[What you should do]:
All of the listing is to be written out word for word, with the pictures left out.

[Raw data]:
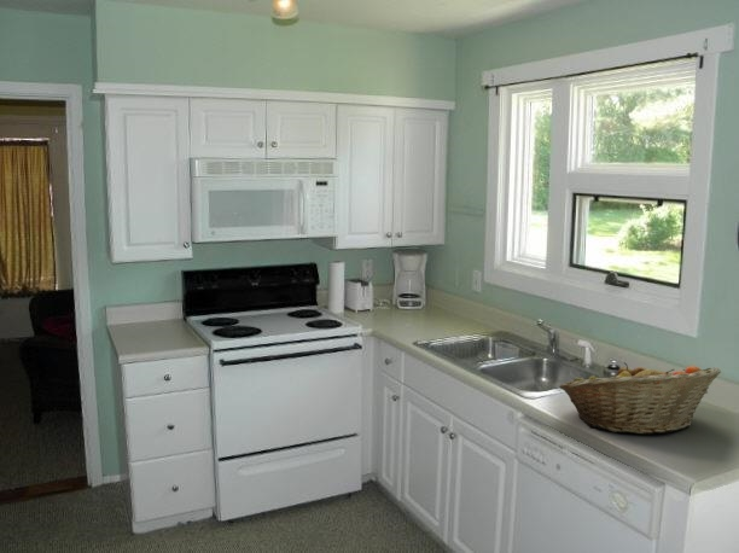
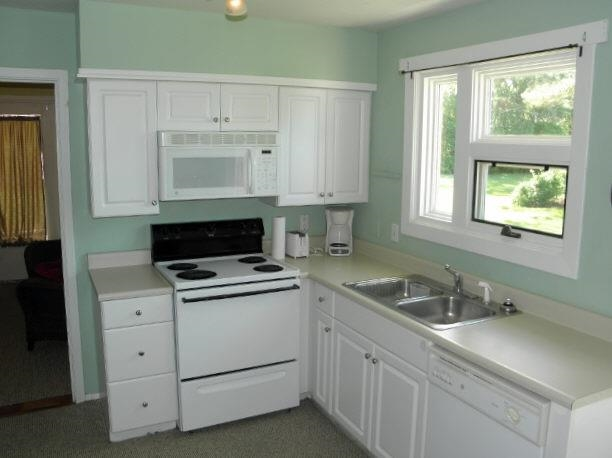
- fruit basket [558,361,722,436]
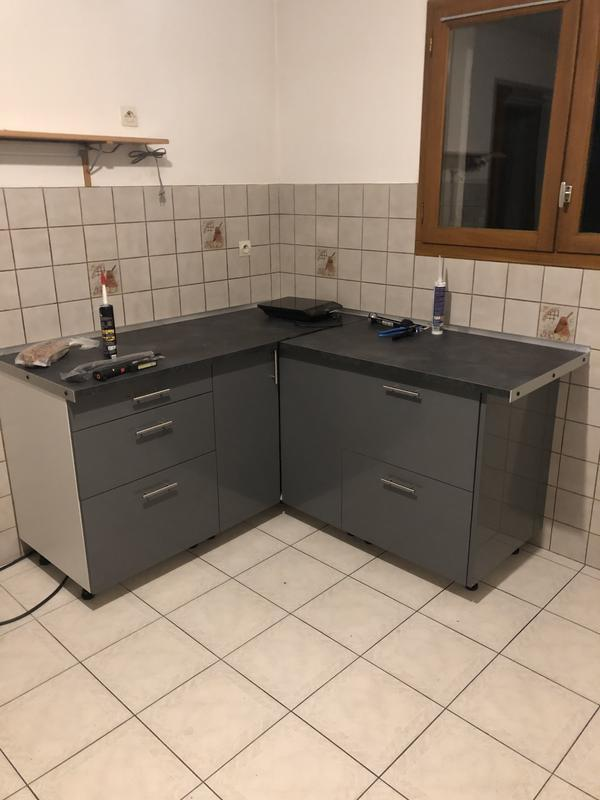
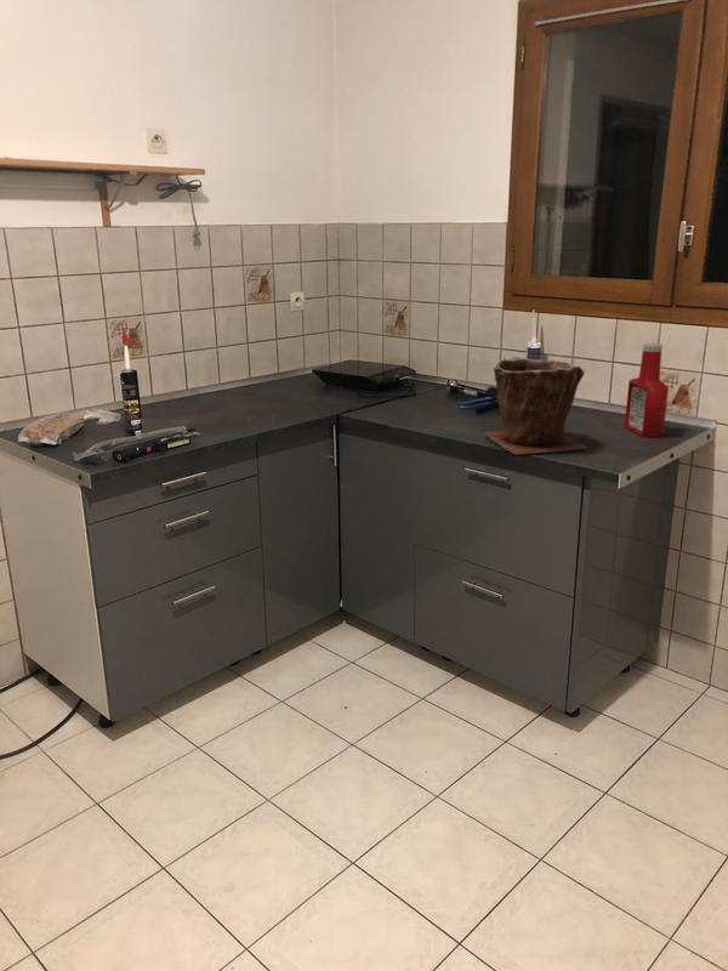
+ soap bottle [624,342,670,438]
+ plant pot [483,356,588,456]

[Exercise response]:
- fruit basket [558,361,722,436]
+ soap bottle [624,342,670,438]
+ plant pot [483,356,588,456]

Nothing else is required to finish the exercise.